St Barnabas Hospice offers an excellent wellbeing service which encompasses family support services and bereavement groups. The internal structure means that they are able to offer that family support when it is needed, whether that be pre bereavement or post bereavement.

“If patients indicate they would like to have that support we can start that early on, we also offer support for after death, where we have one-to-one counselling within all the localities. There are also different levels of group support. We have a phased group approach where there is initially a very supportive structured group and then as time goes on and when people are ready, that group will transition into more of a social group – so it’s a really interesting model of bereavement support.”

Perceptions of death

Jenny’s role in palliative care and at the hospice has given her a new and very open perspective when it comes to talking about death. She even refers to death as an occupation.

“I often refer to death as an occupation, it has meaning and purpose to the person with the diagnosis and also the family.  The memories around that death and the years, months, days leading to the death, will live on with the family members and I think that is how I impact as an OT.

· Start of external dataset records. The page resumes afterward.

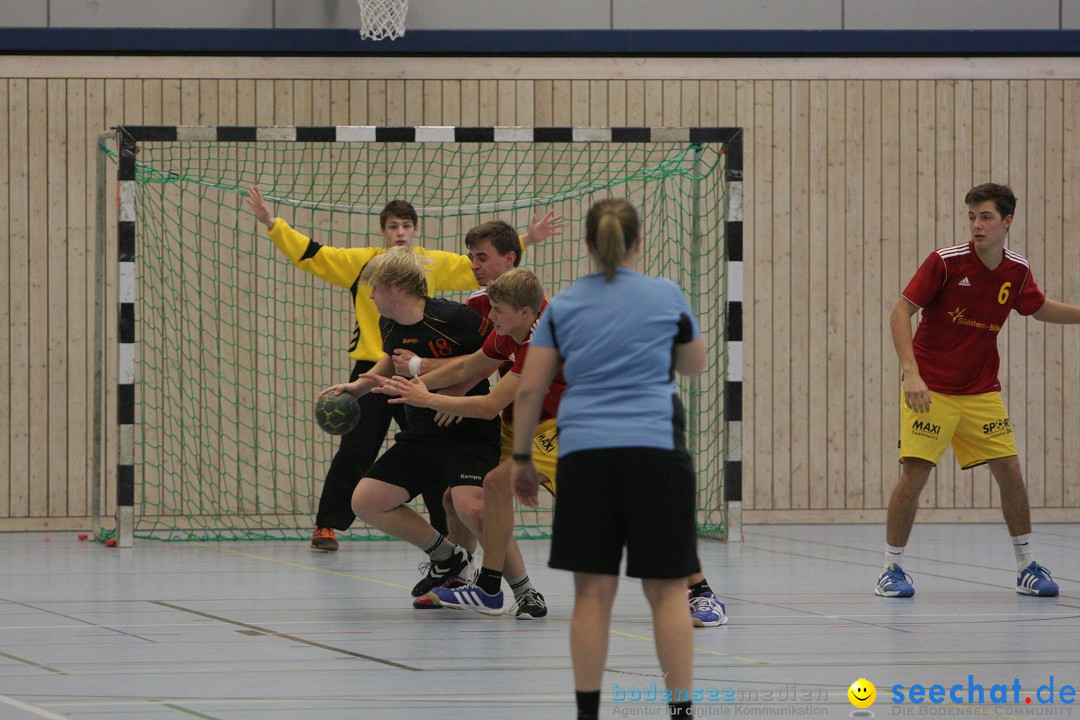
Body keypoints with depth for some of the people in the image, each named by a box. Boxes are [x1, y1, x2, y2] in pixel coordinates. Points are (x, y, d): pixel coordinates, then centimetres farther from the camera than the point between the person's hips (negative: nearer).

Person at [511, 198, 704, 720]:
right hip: (656, 450, -2)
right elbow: (694, 364, 21)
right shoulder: (667, 296, 6)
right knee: (667, 588, 1)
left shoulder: (562, 306, 10)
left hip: (584, 456, 2)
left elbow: (529, 389, 7)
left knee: (593, 591, 4)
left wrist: (521, 458, 16)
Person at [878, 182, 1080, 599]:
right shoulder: (946, 262, -15)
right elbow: (901, 312, -14)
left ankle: (1027, 567, 12)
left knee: (1009, 470, -2)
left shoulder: (1017, 272, 0)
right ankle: (892, 569, 2)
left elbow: (1043, 310, 22)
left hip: (982, 392, 4)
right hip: (930, 389, -4)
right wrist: (911, 373, -24)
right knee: (914, 473, -12)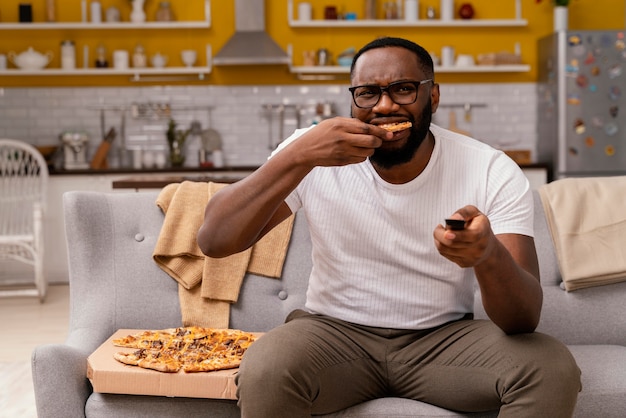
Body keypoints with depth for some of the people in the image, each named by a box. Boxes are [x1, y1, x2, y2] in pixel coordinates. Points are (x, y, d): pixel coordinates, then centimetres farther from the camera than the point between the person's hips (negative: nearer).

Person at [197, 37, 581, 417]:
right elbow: (213, 241, -18)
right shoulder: (318, 156, -10)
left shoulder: (494, 173, -11)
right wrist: (299, 157, -30)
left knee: (553, 370, -25)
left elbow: (525, 320, -19)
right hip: (334, 331, 0)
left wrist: (489, 255, -43)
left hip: (445, 337, 1)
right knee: (263, 373, -32)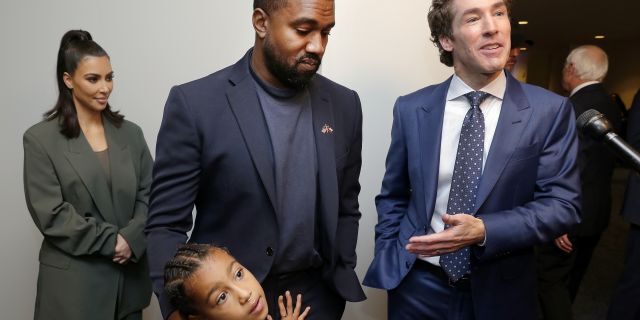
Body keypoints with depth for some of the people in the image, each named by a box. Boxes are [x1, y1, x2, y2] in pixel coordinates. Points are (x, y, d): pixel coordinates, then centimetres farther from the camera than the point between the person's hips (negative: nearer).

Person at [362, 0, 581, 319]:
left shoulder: (550, 111, -8)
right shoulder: (410, 108, -4)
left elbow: (562, 204, -8)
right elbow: (392, 196, 4)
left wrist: (485, 231, -22)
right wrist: (388, 262, -3)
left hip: (500, 291, 0)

“Death is one of the few certainties that we have in life and I think that the value in the job I do within the speciality is summed up there really. I think the role of OT within St Barnabas will continue to grow and it’s really exciting for us in the profession and the speciality. I think in Lincolnshire OTs and other AHPs are increasingly seen as strong leaders within organisations and I think that will continue to drive the value of the profession as well.”

Jenny and the team at St Barnabas pride themselves on their approach to palliative care. The whole team has an understanding of the vital rehabilitation they can offer and know the difference that rehab can make to a person’s life, no matter what stage they are at in their care.

“One of my quests in life as an OT within palliative care and certainly as the AHP lead for St Barnabas Hospice is to challenge the perception that people with a palliative condition have no ‘rehab potential’. It’s something as a team we continue to see, I think it is another myth. We rehabilitate our patients who might be experiencing emotional or psychological distress as well as any physical limitations. It may not be the traditional view of rehabilitation – getting someone up and walking – but we certainly rehabilitate patients to meet their own individual goals and I think that fundamentally is what rehabilitation is about – it shouldn’t be lost because of the patient’s condition. One of my quests in life is to dispel that myth.”